2. При впервые выявленном инфильтративном деструктивном туберкулезе легких — 3 в/в инфузии Биолейкина в дозе 0,5 мг с интервалом 48 ч на фоне специфической полихимиотерапии.
Для предоперационной подготовки при прогрессирующем фиброзно-кавернозном туберкулезе (ФКТ) легких на фоне специфической полихимиотерапии:
при односторонней локализации ФКТ — 3 в/в введения по 1 мг с интервалом 48 ч;
при распространенном ФКТ легких с двусторонней диссеминацией — 7 в/в введений Биолейкина — 3 введения на протяжении 1-й недели по 1 мг (1 млн МЕ) с интервалом 48 ч, затем — по 1 мг (1 млн МЕ) 2 раза в неделю на протяжении 2 нед.
Рекомендованный курс иммунотерапии должен быть завершен за 7–10 дней до оперативного вмешательства.
При туберкулезе легких с дефицитом массы тела больше 30% Биолейкин не назначают.
Курс лечения Биолейкином диссеминированных и местно-распространенных форм почечно-клеточного рака включает:
- однократное п/к или в/в введение препарата в дозе 0,5 мг (500 000 МЕ) за 24 ч до операции;
- в составе 8-недельного курса иммунохимиотерапии по 2 мг (2 млн МЕ) в/в через день на протяжении первых 4 нед лечения.
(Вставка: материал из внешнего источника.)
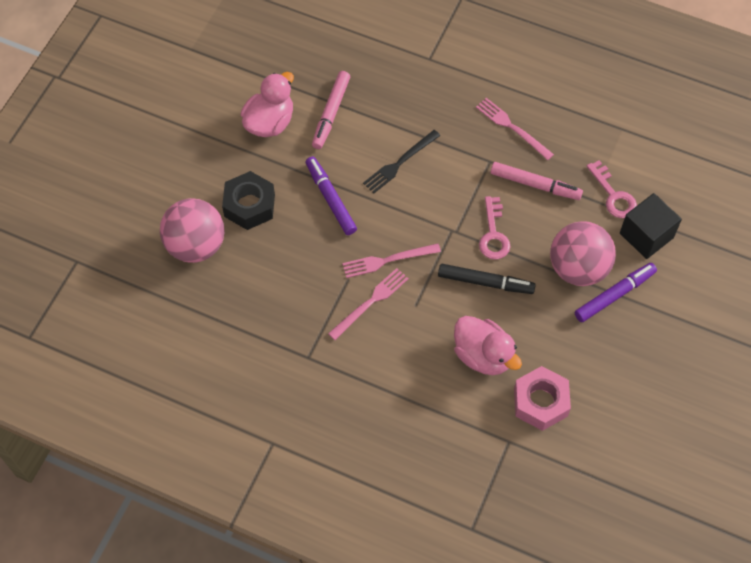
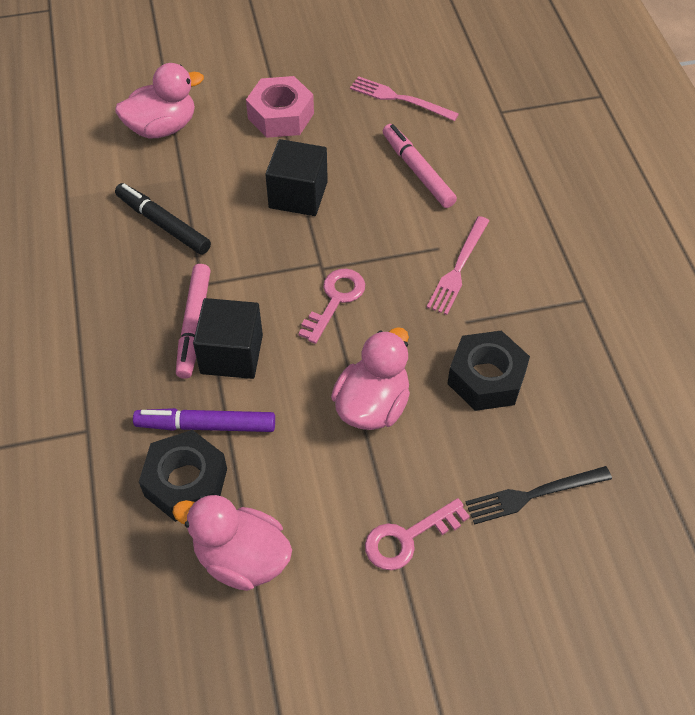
black cube: [620,193,682,259] = 1 -> [193,298,263,379] [265,139,328,216] = 2
black nut: [222,171,275,230] = 1 -> [139,430,227,522] [447,331,530,411] = 2
pink ball: [160,198,224,263] [550,221,616,286] = 2 -> none = 0
pink duck: [241,72,294,137] [454,316,522,375] = 2 -> [115,63,204,138] [172,495,292,591] [331,327,410,430] = 3
pink fork: [328,268,409,340] [342,243,441,278] [476,98,554,160] = 3 -> [350,76,459,121] [427,216,489,315] = 2
purple marker: [306,157,357,235] [575,263,657,322] = 2 -> [133,408,275,432] = 1

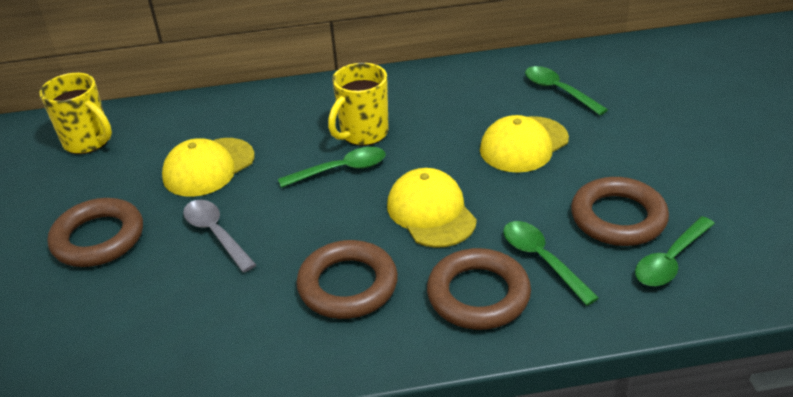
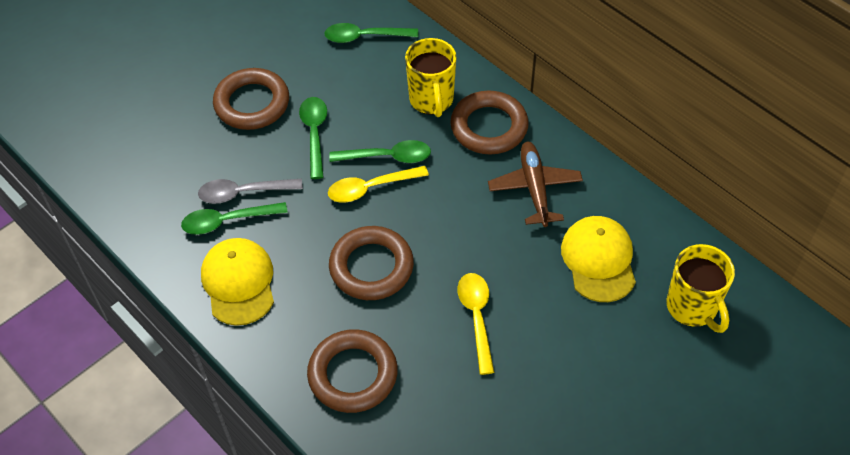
brown plane: none = 0 -> [488,142,583,227] = 1
yellow cap: [162,138,255,197] [387,168,477,248] [480,115,569,173] = 3 -> [201,238,274,326] [561,216,636,302] = 2
yellow spoon: none = 0 -> [328,166,429,203] [457,273,494,375] = 2

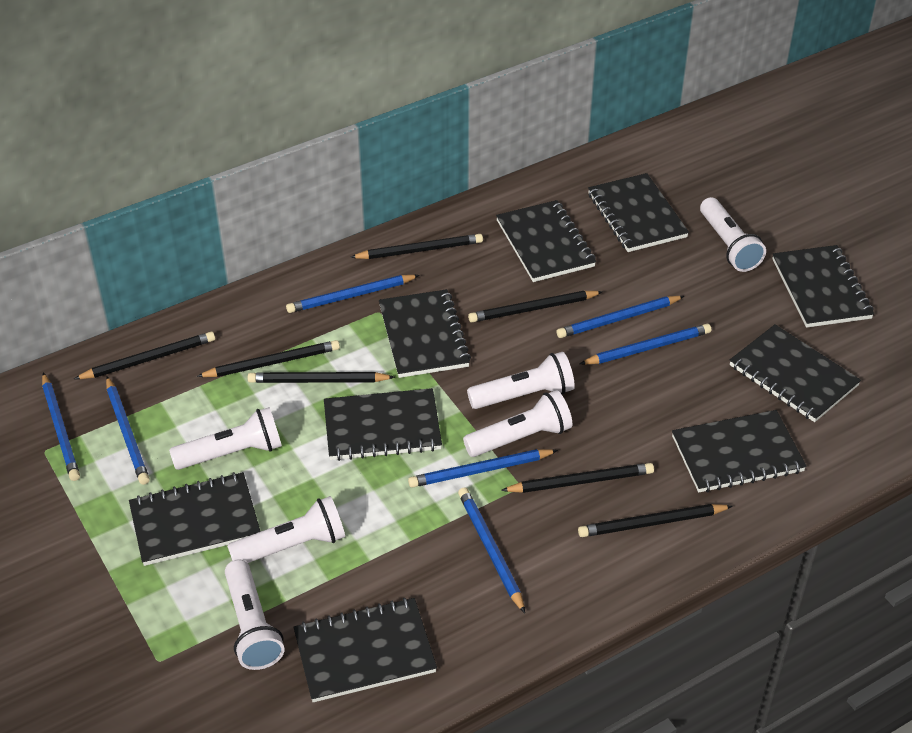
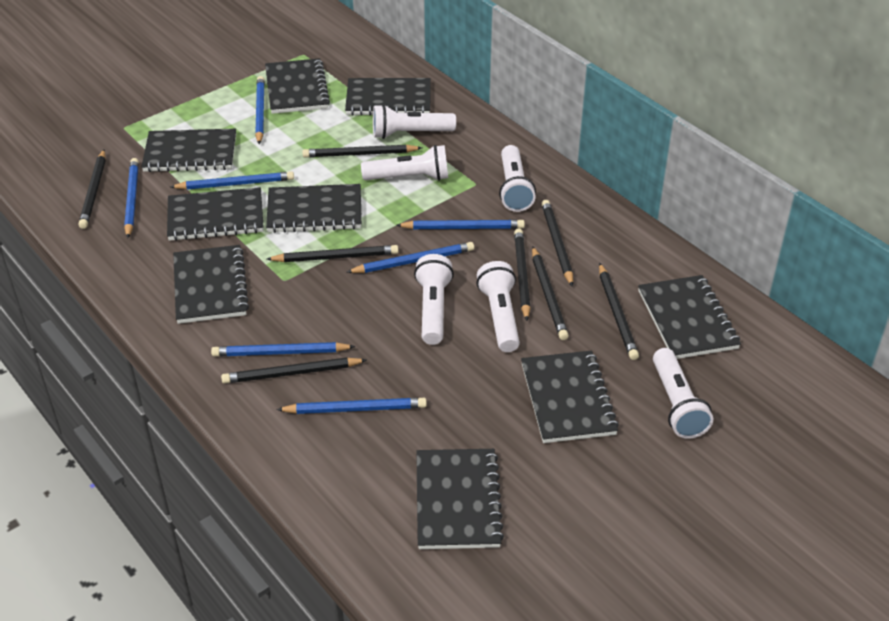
black pencil: [74,332,215,379] [197,340,340,377] [248,372,395,383] [350,234,483,259] [468,291,603,322] [501,463,654,493] [578,504,733,537] = 7 -> [78,150,106,229] [221,358,367,384] [267,245,399,262] [302,145,422,158] [514,228,530,321] [532,247,569,340] [541,200,573,287] [599,263,639,360] = 8

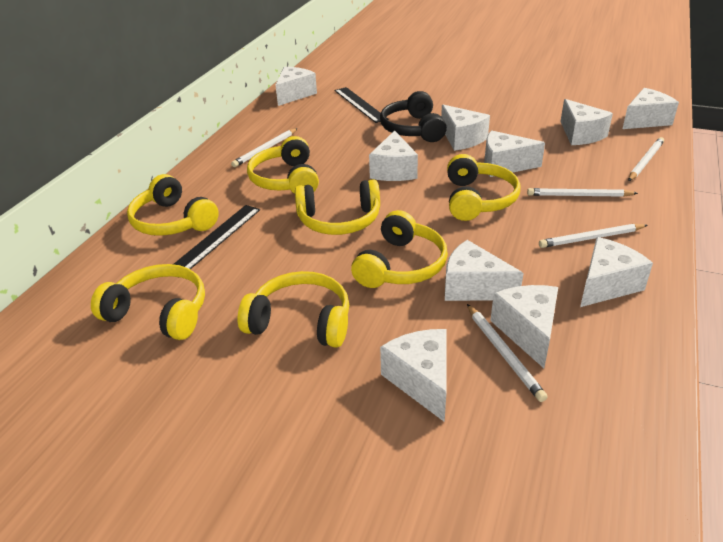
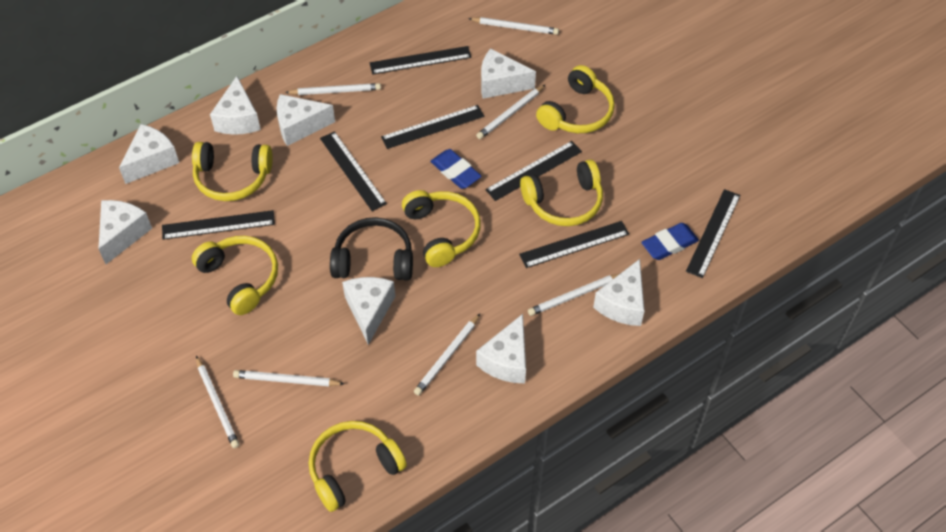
black ruler: [173,205,260,269] [335,87,389,123] = 2 -> [162,210,275,240] [320,131,387,211] [370,46,472,75] [381,105,484,149] [485,141,582,201] [519,221,629,268] [686,189,740,278] = 7
blue eraser: none = 0 -> [430,149,482,189] [641,223,699,260] = 2
white cheese: [275,67,317,106] [369,130,418,181] [380,329,446,422] [441,105,490,151] [445,240,523,301] [484,130,545,177] [490,285,558,368] [560,99,613,145] [580,237,653,307] [623,88,679,129] = 10 -> [98,200,152,264] [119,124,179,184] [210,76,261,135] [277,94,335,146] [342,277,395,345] [476,314,526,383] [481,48,536,99] [593,259,644,326] = 8
white pencil: [231,128,298,167] [467,304,547,402] [527,188,638,197] [539,224,647,248] [629,137,664,181] = 5 -> [196,356,240,448] [233,370,344,386] [285,83,381,95] [414,314,480,396] [468,17,559,35] [476,85,545,139] [528,274,619,316] = 7
yellow headphones: [91,264,205,340] [127,174,219,236] [238,271,349,348] [247,136,319,194] [295,179,380,235] [351,210,448,288] [447,154,520,221] = 7 -> [192,142,273,201] [192,236,278,315] [309,421,407,512] [402,190,481,267] [520,160,603,226] [536,65,615,133] = 6

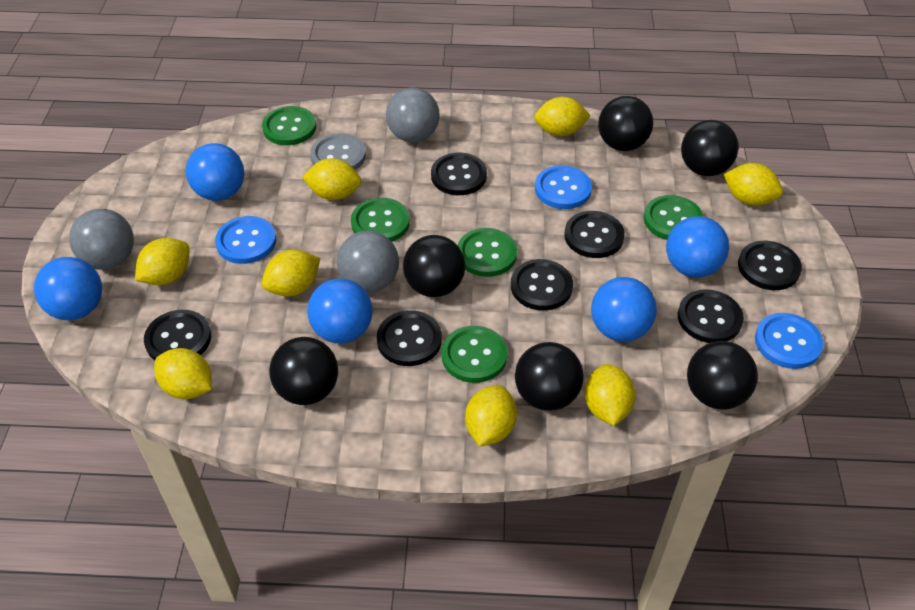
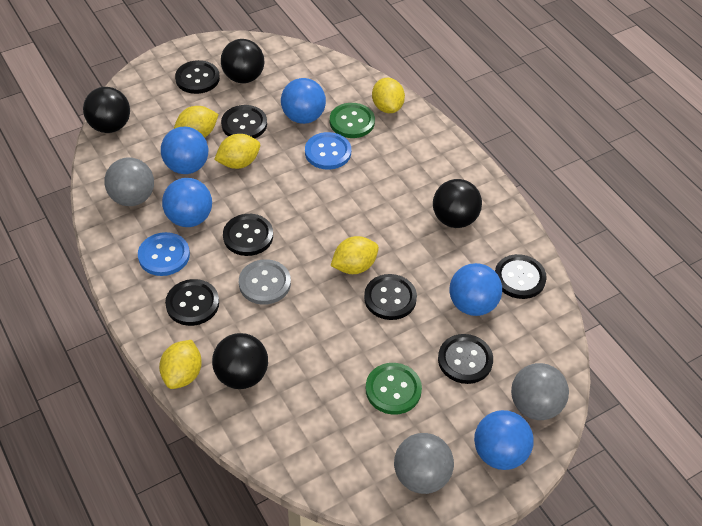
black ball: [269,337,338,405] [403,235,465,297] [515,342,584,411] [598,96,653,151] [681,120,739,176] [687,341,758,410] = 6 -> [83,87,130,133] [212,333,268,389] [221,39,264,83] [433,179,482,228] = 4
blue button: [215,216,276,264] [535,165,592,209] [755,313,824,369] = 3 -> [138,232,190,276] [305,132,351,170] = 2
green button: [262,106,316,145] [351,198,410,242] [442,326,508,383] [458,228,517,277] [644,195,703,240] = 5 -> [330,103,375,138] [366,363,422,415] = 2
yellow lemon: [135,238,190,285] [154,348,212,399] [262,250,320,296] [302,158,362,200] [465,385,517,447] [534,97,591,136] [585,364,636,426] [724,163,783,206] = 8 -> [159,340,202,389] [174,106,219,138] [214,134,260,169] [331,236,379,274] [372,78,405,113] = 5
Повторные курсы проводят через 1–2 мес.
Передозировка
не выявлено.
Лекарственное взаимодействие
лечение препаратом можно сочетать с любыми другими лекарственными средствами, кроме ГКС.
Побочные действия
в отдельных случаях в процессе введения Биолейкина возможно появление кратковременного озноба и повышение температуры тела, которое купируется обычными терапевтическими средствами и не является основанием для прерывания введения препарата, а также курса лечения.
Условия и сроки хранения
хранить в оригинальной упаковке в холодильнике при температуре 2–8 °С.
Показания
1. Септические состояния различной этиологии, которые сопровождаются иммуносупрессией:
- хирургия: разлитой перитонит, острый деструктивный панкреатит, панкреатогенный сепсис;
- травматология: посттравматический сепсис, раневой сепсис, остеомиелит, прочие септические состояния;
- гинекология: эндометрит, прочие септические состояния;
- комбустиология: ожоговый сепсис;
- внутренние заболевания: тяжелые пневмонии, прочие септические состояния.
2. Фтизиатрия:
впервые выявленный инфильтративный деструктивный туберкулез легких у взрослых, в том числе вызванный лекарственноустойчивыми штаммами микобактерий туберкулеза (рубрика А15.0–А 15.3 по МКБ-10), при наличии абсолютной и/или относительной лимфопении;
предоперационная подготовка при прогрессирующем фиброзно-кавернозном туберкулезе легких у пациентов, которым необходимо хирургическое лечение (рубрика А15.6 по МКБ-10).
3. Онкология:
лечение диссеминированных и местнораспространенных форм почечно-клеточного рака.
Противопоказания
повышенная чувствительность к ИЛ-2 или другому компоненту препарата в анамнезе, аллергия на дрожжи, период беременности, декомпенсированная сердечная, печеночная, почечная недостаточность, метастазы в головном мозге.
Особые указания
при применении Биолейкина при аутоиммунных заболеваниях необходим тщательный иммунологический контроль. Быстрое в/в введение препарата приводит к созданию высокой концентрации ИЛ-2 в системном кровотоке, что может сопровождаться явлениями сердечно-сосудистой недостаточности.
Применение в период беременности и кормления грудью. Не применяют.
Дети. Опыт применения Биолейкина у детей отсутствует, поэтому его не назначают этой возрастной категории пациентов.
Способность влиять на скорость реакции при управлении автотранспортными средствами или работе с другими механизмами. Не исследовали.